*** Opening of EXERCISE DATA ***

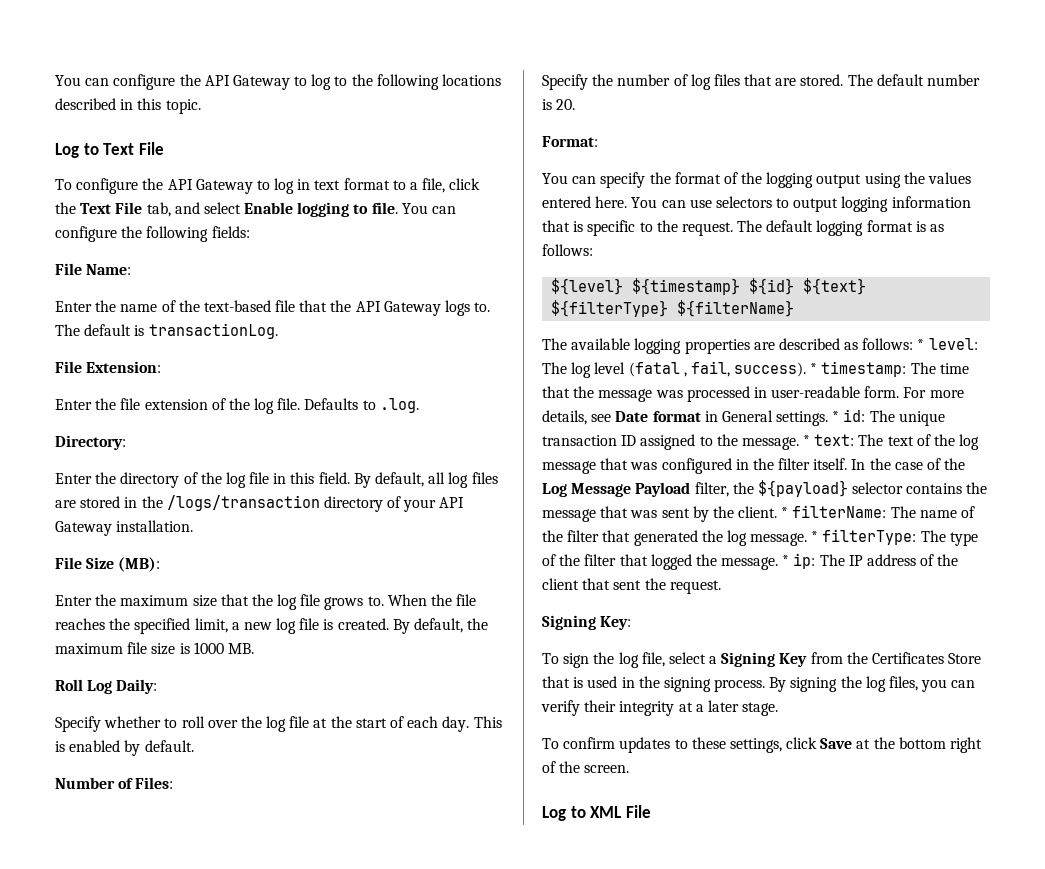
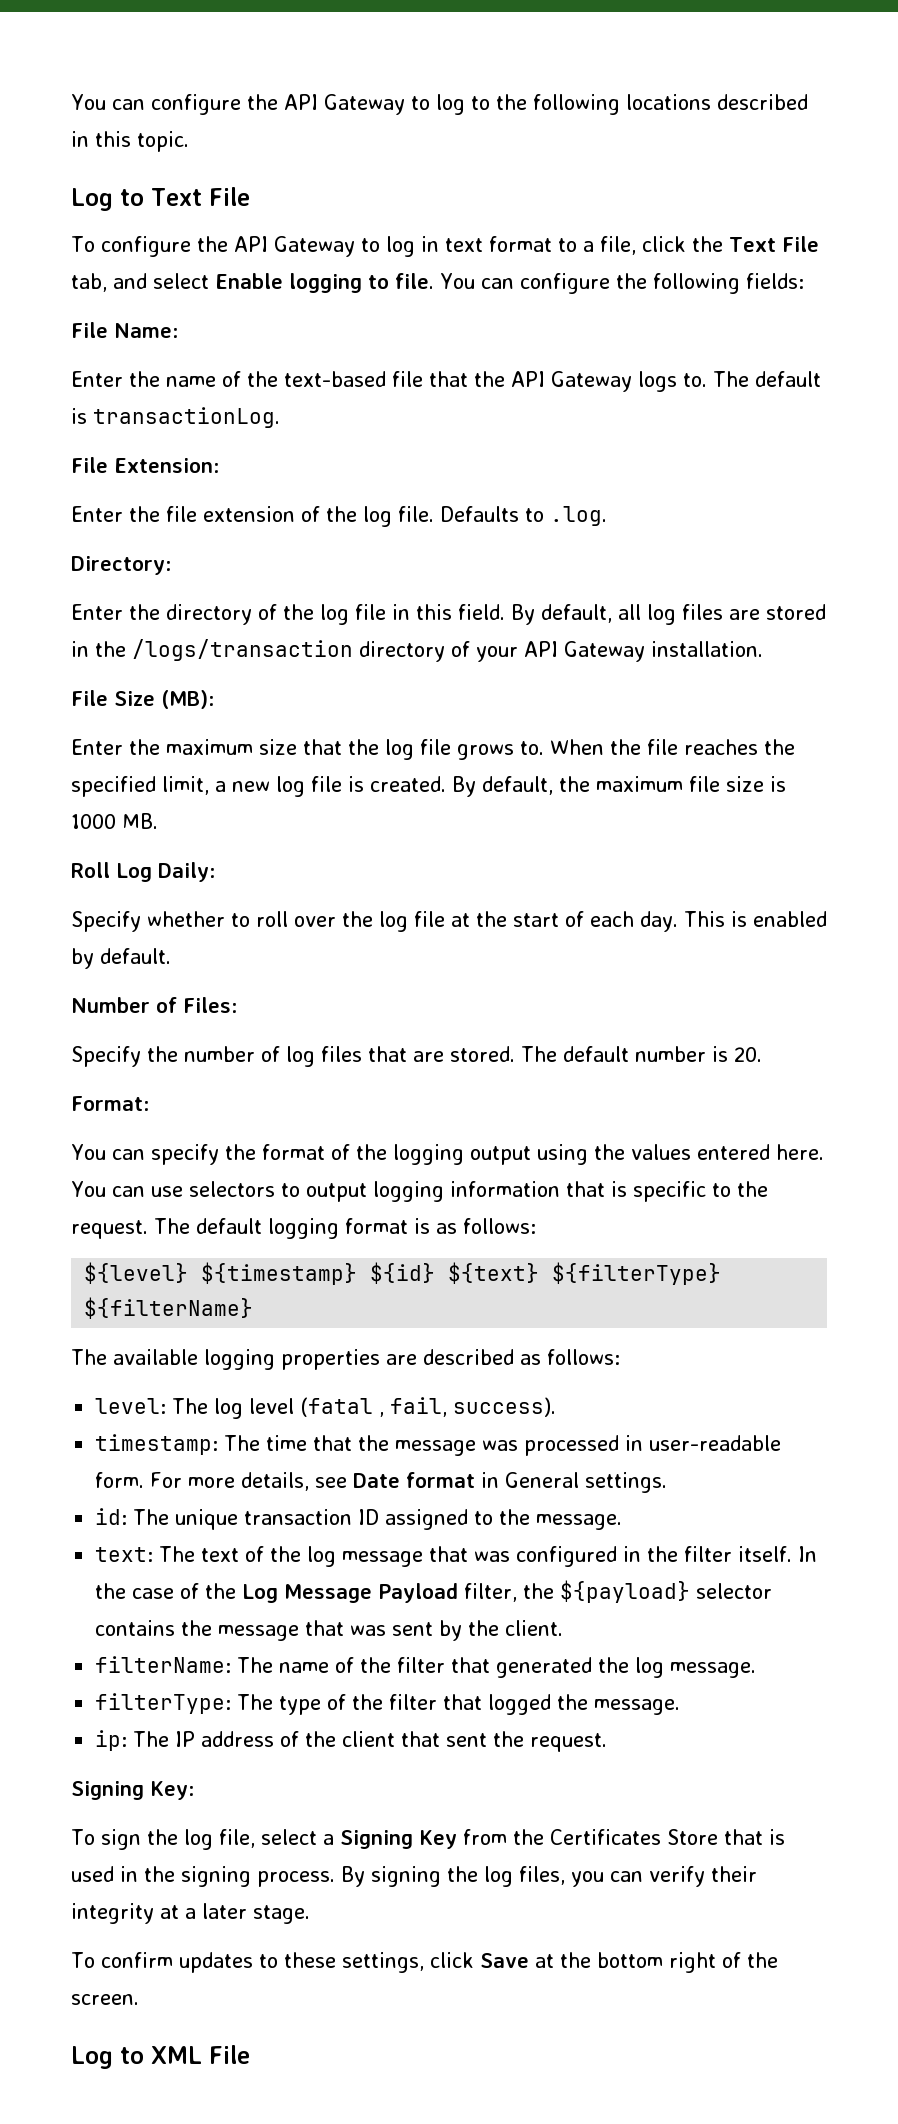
[917,339,925,350] * -> (620, 1357) //
[810,363,818,374] * -> (557, 1407) //
[832,411,840,422] * -> (668, 1482) //
[803,435,811,446] * -> (623, 1522) //
[781,507,789,518] * -> (564, 1628) //
[811,531,819,542] * -> (757, 1670) //
[782,555,790,566] * -> (681, 1707) //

*** Close of EXERCISE DATA ***

> _AIM OF THE EXERCISE_
Pictures do not belong in the copy. Reproduce the rest of the data exactly.

> _COMPLETED EXERCISE_
[917,339,925,350] * -> (620, 1357) //
[810,363,818,374] * -> (557, 1407) //
[832,411,840,422] * -> (668, 1482) //
[803,435,811,446] * -> (623, 1522) //
[781,507,789,518] * -> (564, 1628) //
[811,531,819,542] * -> (757, 1670) //
[782,555,790,566] * -> (681, 1707) //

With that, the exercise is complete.